Let me quote something different.

"By the way, I think Prophet Muhammad would have embraced this distinction between the real and the ideal. He was reportedly asked, "What is religion?" And he reportedly replied, "Religion is the way we conduct ourselves toward others." By that distinction, how we Muslims behave -- not in theory, but in reality -- is Islam." www.muslim-refusenik.com

Sidenote:Let me know if my participation is too pro-active. I understand you guys work, I do as well(Craftsman/woodworker). I just get enthused on meaningful issues. If it is too much, I understand. I would rather the discussion continue than someone drop out of it because it becomes too much.

Lets not digress, this question is aimed at members who don't have Muslim names. This is your opportunity to speak, so scream if you have to and get your points across. We are all friends here.

Best Regards,
Abdul Basit Mukri
ArchNet and Islamic Architecture
Dear Abdul,

The perfect civil society like any other ideal societal construct is an abstraction. Well, the ancient civilization were founded with the idea of some basic civil value. These were transmitted to other parts of the world which learned about the need for being civil or culutured. In years to come some of these new cultures developed at a faster rate some became more civil too. India and Pakistan share common roots of civilization. While the governance may leave a lot to be desired, the civility that prevails among the citizens is the key to their culture. Yes, we need a lot of reforms, restructuring and may be revolutionary changes in many of our sectors of governance and societal management. At the same time I am aware about the rich heritage of core civil values that prevail among citizens. Islam like any other religion preaches civil values in so many different forms. The core values of these ancient cultures reflect these religious concepts and practices. It is these deep roots of civil culture that interests me. I am glad that we have many advanced nations where they have achieved high standard of civility but I wonder why they are so insecure that they find it difficult to allow simple practices such as covering heads in French schools or sporting a beard or travelling with a muslim surname on an airline. The real test of civility is, as you have rightly pointed out, in our behaviour with others, particularly those who are poor, underprivileged or helpless. One of the key illustration is the treatment of prisoners or enemies in a state of war. Many a reputations have found a place in the dustbin of history when one evaluates on the critical scale of history. There is a need therefore to be humble and reverential, to the reality of highest spiritual force, in order to become human and civil. No religion has prohibited progress of the society, in fact, they always promoted it through their faith systems and encouragement to the good thought, good deeds and good behaviour. Islam is not an exception it shares these common concerns of civility with other faiths.

with best wishes,
Akhtar Chauhan
ArchNet and Islamic Architecture
Old wine, new bottle!!
This is Deja vu for me!

A continuation of the wonderful debate on Islamic architecture that we had last year.

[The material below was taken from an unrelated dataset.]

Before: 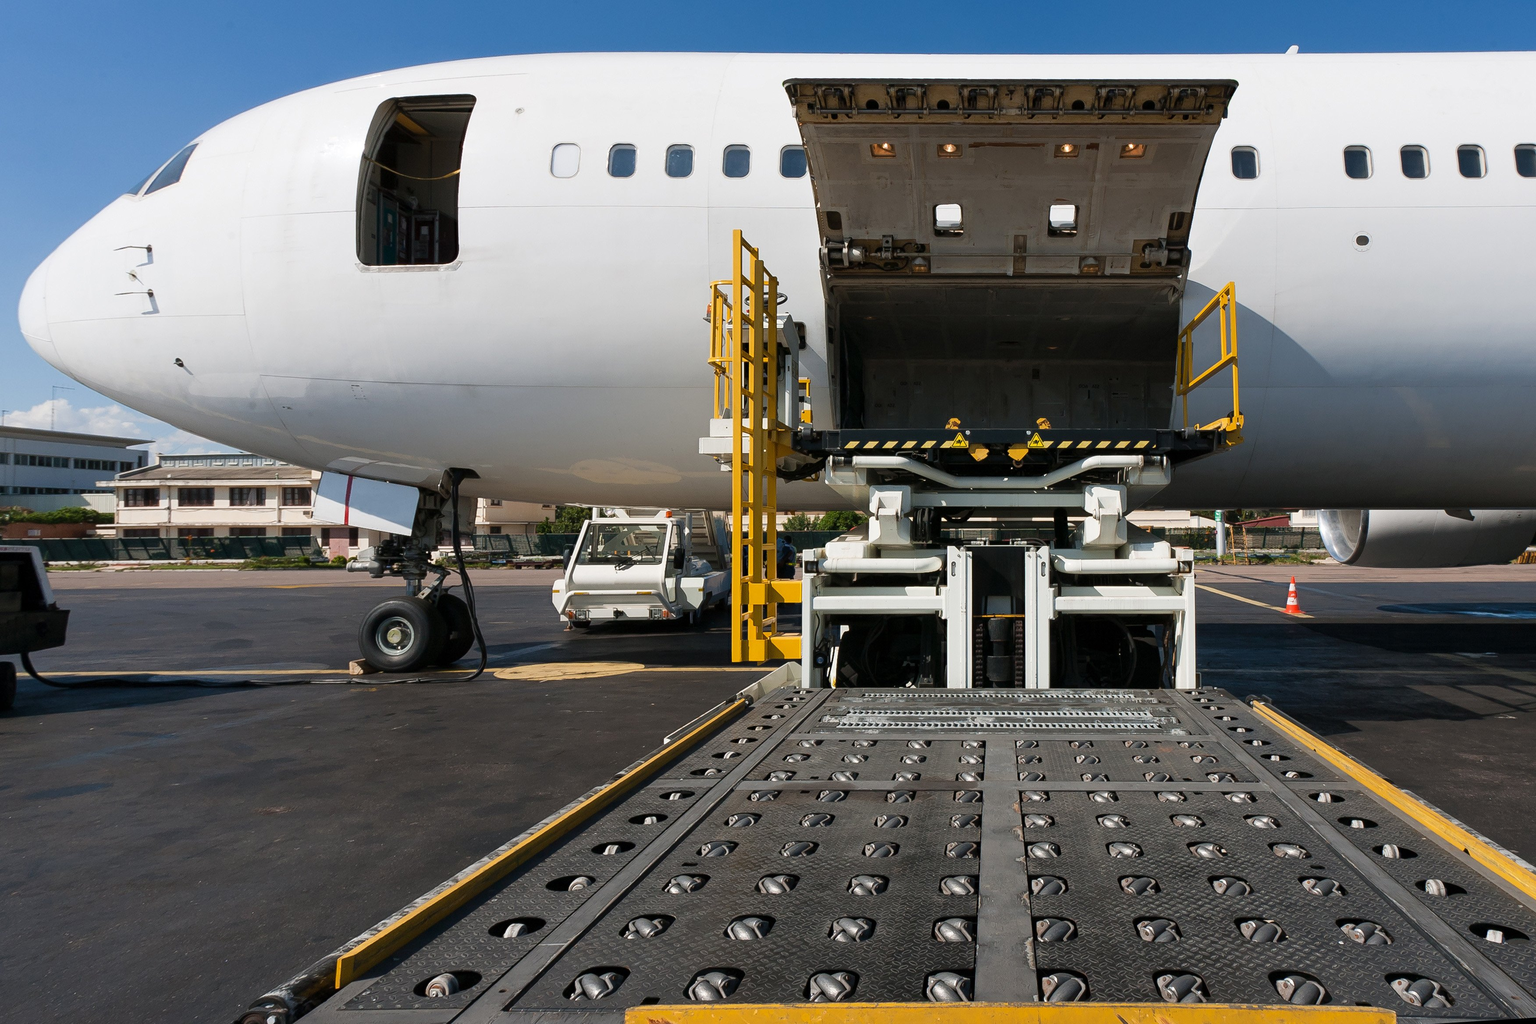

Is it possible for ArchNet to put forward its own definition of Islamic Architeture as the term is used in the title of this portal.

Shiraz, do you guys have a mission statement or a description of this site where the objectives and definitions are given? If it says 'promotion of Islamic architecture' or something of the sort, then what exactly does it encompass? A formal description, as understood by ArchNet could be a starting point of this discussion!

My regards, Professor Akhtar and once again, please accept my condolences on your irreplacable loss.